#### [Task]
Tally the lines of the material that carry the word "small". Give no more than the number.

╔══

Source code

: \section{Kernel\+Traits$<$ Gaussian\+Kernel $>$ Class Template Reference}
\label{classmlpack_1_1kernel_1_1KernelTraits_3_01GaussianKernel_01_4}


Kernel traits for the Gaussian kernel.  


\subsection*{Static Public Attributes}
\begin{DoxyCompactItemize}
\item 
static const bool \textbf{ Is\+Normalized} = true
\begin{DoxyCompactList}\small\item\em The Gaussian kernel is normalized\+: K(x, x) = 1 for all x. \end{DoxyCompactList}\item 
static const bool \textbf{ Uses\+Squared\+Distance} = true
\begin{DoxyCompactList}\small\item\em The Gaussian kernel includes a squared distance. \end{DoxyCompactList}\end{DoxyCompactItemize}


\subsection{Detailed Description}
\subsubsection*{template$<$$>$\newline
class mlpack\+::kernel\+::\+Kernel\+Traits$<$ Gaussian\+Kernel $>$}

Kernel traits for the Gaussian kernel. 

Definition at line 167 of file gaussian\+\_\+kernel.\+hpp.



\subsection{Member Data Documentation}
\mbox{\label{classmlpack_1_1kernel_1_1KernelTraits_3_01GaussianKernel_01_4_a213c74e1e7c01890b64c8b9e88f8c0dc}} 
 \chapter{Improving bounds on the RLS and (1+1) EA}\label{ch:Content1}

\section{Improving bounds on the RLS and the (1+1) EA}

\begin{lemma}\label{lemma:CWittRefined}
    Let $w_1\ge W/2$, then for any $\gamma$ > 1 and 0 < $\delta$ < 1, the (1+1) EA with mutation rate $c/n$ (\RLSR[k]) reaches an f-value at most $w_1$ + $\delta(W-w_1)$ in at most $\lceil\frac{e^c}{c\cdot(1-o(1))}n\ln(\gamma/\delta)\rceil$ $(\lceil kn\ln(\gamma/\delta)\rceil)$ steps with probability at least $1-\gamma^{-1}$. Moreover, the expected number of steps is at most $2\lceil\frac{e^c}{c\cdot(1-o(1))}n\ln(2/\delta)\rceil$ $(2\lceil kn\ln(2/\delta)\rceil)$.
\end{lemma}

╚══

#### [Written response]
2